Your answer must consist solely of the lines from the start of the entries below through the line with "Jako profesionální výrobce", unchanged.
** DATA FOR ANALYSIS follows **
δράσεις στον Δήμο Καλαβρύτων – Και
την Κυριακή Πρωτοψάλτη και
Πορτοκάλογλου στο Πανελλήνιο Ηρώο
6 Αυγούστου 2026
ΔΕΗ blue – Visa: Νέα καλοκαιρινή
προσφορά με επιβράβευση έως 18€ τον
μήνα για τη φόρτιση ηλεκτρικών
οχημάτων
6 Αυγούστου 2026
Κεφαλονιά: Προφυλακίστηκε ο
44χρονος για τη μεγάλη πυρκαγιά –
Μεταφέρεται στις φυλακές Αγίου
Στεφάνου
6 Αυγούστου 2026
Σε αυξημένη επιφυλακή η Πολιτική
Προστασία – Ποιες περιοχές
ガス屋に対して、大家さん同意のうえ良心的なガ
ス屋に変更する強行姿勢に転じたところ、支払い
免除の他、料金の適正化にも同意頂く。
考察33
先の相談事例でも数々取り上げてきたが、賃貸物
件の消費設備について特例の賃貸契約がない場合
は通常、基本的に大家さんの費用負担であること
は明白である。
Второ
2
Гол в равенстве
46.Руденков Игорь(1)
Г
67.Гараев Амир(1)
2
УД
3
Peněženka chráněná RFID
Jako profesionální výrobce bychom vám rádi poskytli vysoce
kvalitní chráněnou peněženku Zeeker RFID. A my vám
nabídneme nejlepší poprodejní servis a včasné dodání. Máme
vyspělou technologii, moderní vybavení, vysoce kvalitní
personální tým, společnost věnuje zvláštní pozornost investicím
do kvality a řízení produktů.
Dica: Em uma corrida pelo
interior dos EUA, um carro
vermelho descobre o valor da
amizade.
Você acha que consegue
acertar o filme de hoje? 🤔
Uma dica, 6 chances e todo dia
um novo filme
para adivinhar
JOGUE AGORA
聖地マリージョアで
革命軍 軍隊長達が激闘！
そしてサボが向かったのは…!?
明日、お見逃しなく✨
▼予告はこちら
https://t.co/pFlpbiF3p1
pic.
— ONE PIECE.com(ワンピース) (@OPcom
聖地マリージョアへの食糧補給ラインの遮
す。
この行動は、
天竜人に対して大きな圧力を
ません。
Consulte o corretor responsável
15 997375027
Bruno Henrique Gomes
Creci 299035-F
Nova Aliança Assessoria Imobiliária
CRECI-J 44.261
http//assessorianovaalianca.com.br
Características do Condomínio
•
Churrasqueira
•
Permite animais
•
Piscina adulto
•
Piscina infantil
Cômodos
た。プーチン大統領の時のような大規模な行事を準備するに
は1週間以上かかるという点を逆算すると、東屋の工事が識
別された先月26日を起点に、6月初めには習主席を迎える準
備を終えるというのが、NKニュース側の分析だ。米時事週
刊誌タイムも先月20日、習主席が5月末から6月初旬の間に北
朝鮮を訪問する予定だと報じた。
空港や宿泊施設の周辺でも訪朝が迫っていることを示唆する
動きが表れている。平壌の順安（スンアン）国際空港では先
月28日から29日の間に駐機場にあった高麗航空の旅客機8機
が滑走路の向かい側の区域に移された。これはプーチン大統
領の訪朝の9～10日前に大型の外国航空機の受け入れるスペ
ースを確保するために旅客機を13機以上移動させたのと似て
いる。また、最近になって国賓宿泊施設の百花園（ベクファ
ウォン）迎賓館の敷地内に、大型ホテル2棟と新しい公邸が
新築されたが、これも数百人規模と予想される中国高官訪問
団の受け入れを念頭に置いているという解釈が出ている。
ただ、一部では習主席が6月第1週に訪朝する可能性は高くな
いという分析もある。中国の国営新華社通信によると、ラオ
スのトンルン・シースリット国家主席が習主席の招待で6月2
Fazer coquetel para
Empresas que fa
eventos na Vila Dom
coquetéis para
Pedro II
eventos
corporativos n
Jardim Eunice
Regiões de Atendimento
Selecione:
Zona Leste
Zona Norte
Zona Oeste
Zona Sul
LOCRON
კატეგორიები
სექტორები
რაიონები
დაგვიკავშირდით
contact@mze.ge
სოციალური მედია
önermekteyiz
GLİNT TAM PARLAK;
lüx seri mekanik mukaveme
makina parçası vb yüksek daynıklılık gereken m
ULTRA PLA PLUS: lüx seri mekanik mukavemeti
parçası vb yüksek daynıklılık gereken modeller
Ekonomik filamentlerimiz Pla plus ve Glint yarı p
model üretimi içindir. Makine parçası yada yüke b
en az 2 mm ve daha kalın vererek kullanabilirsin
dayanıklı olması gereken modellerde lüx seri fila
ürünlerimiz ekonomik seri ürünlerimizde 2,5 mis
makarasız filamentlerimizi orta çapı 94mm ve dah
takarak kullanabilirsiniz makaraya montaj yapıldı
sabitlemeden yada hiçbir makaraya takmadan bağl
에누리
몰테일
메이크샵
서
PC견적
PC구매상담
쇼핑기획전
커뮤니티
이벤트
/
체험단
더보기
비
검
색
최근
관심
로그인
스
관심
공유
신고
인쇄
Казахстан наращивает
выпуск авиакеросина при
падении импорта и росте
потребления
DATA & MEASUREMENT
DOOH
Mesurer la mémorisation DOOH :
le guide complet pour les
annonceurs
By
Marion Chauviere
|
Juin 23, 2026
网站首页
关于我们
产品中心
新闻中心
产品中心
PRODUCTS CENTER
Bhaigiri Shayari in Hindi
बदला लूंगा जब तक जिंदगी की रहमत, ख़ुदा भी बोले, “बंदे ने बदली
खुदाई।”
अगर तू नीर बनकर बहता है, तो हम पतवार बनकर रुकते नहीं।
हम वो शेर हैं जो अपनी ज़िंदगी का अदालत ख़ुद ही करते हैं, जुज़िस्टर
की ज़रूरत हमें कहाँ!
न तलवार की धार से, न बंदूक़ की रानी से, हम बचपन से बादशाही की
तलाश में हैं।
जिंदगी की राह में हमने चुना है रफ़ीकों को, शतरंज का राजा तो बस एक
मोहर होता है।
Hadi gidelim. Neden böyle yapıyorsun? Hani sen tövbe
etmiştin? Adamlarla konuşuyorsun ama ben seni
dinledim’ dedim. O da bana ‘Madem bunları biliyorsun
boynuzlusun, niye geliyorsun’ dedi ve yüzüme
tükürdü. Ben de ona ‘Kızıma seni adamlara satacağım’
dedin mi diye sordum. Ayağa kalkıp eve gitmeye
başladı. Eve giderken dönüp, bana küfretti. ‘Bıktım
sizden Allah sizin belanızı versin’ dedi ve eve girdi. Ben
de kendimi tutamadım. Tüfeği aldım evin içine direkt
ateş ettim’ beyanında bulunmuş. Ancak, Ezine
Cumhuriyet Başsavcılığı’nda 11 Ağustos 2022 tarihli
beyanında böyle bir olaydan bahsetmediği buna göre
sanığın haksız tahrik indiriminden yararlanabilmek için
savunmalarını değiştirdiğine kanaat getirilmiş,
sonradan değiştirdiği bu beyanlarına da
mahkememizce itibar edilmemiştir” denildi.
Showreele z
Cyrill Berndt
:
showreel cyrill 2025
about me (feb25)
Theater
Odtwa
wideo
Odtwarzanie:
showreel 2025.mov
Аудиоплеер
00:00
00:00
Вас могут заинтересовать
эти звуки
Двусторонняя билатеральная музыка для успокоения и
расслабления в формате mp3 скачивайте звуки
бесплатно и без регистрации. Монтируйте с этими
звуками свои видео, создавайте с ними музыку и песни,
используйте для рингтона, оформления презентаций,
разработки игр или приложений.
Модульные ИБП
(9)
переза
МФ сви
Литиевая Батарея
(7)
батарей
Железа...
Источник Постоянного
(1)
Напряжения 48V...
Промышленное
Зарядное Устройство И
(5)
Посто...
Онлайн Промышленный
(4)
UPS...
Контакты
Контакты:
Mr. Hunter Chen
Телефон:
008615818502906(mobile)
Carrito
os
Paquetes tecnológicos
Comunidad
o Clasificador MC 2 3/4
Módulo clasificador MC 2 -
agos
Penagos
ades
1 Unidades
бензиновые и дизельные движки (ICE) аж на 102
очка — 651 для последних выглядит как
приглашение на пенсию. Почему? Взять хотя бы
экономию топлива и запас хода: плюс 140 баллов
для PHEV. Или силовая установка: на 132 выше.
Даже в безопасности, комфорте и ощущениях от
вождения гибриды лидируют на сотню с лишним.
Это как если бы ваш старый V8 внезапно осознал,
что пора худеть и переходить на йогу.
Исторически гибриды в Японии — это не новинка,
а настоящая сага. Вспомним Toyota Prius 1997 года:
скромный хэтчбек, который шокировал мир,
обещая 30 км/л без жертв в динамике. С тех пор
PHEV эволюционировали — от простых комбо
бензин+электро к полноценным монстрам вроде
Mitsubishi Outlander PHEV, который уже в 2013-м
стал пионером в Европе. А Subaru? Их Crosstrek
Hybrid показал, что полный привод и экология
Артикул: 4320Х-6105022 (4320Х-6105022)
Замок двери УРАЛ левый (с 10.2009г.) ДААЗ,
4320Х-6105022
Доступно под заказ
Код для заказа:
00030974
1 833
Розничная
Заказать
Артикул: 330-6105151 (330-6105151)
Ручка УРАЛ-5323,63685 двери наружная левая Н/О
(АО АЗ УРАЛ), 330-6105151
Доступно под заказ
** End of DATA FOR ANALYSIS **
*PROBLEM SOLUTION:*
δράσεις στον Δήμο Καλαβρύτων – Και
την Κυριακή Πρωτοψάλτη και
Πορτοκάλογλου στο Πανελλήνιο Ηρώο
6 Αυγούστου 2026
ΔΕΗ blue – Visa: Νέα καλοκαιρινή
προσφορά με επιβράβευση έως 18€ τον
μήνα για τη φόρτιση ηλεκτρικών
οχημάτων
6 Αυγούστου 2026
Κεφαλονιά: Προφυλακίστηκε ο
44χρονος για τη μεγάλη πυρκαγιά –
Μεταφέρεται στις φυλακές Αγίου
Στεφάνου
6 Αυγούστου 2026
Σε αυξημένη επιφυλακή η Πολιτική
Προστασία – Ποιες περιοχές
ガス屋に対して、大家さん同意のうえ良心的なガ
ス屋に変更する強行姿勢に転じたところ、支払い
免除の他、料金の適正化にも同意頂く。
考察33
先の相談事例でも数々取り上げてきたが、賃貸物
件の消費設備について特例の賃貸契約がない場合
は通常、基本的に大家さんの費用負担であること
は明白である。
Второ
2
Гол в равенстве
46.Руденков Игорь(1)
Г
67.Гараев Амир(1)
2
УД
3
Peněženka chráněná RFID
Jako profesionální výrobce bychom vám rádi poskytli vysoce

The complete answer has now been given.